In the town, the population was spread out, with 30.8% under the age of 18, 8.5% from 18 to 24, 26.9% from 25 to 44, 24.9% from 45 to 64, and 8.9% who were 65 years of age or older. The median age was 35 years. For every 100 females, there were 118.6 males. For every 100 females aged 18 and over, there were 104.7 males.

The median income for a household in the town was $40,819, and the median income for a family was $47,417. Males had a median income of $33,646 versus $22,039 for females.
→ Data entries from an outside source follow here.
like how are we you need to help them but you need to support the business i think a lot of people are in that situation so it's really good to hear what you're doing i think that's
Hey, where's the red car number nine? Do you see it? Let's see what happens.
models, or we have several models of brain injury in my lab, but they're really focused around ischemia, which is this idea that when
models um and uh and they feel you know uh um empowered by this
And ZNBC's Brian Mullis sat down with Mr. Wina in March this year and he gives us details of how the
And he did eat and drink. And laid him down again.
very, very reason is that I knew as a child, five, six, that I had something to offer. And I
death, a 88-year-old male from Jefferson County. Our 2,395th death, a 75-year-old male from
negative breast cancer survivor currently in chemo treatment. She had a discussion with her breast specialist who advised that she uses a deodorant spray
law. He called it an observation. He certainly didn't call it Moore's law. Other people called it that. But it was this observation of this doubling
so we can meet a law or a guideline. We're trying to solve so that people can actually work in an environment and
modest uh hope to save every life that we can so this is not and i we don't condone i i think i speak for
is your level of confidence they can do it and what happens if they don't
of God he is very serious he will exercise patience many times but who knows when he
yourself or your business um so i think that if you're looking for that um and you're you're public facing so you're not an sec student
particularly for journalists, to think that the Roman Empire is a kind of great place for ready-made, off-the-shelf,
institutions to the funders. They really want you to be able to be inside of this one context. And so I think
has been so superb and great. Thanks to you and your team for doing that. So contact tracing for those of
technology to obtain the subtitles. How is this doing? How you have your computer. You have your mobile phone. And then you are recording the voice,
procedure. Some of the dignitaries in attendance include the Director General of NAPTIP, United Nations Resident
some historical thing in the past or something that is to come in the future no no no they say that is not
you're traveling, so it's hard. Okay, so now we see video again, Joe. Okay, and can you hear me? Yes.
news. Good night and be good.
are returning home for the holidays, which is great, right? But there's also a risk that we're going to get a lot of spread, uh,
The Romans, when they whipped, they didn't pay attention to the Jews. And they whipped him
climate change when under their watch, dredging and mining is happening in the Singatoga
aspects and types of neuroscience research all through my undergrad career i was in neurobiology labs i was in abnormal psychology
The per capita income for the town was $17,020. About 7.4% of families and 8.3% of the population were below the poverty line, including 9.1% of those under age 18 and 9.5% of those age 65 or over.

===Racial and ethnic composition===

Racial composition as of the 2020 census
| Race | Number | Percent |
|---|---|---|
| White | 1,438 | 80.2% |
| Black or African American | 52 | 2.9% |
| American Indian and Alaska Native | 71 | 4.0% |
| Asian | 9 | 0.5% |
| Native Hawaiian and Other Pacific Islander | 0 | 0.0% |
| Some other race | 61 | 3.4% |
| Two or more races | 163 | 9.1% |
| Hispanic or Latino (of any race) | 121 | 6.7% |

==Education==
The majority of Union City is in the Union City Public Schools school district, which is composed of an elementary and a high school.

Other districts including parts of Union City are Banner Public School and El Reno Public Schools.

==Economy==
The city's economy is still supported by goods and services for the local agriculture industry. One grain elevator still operates.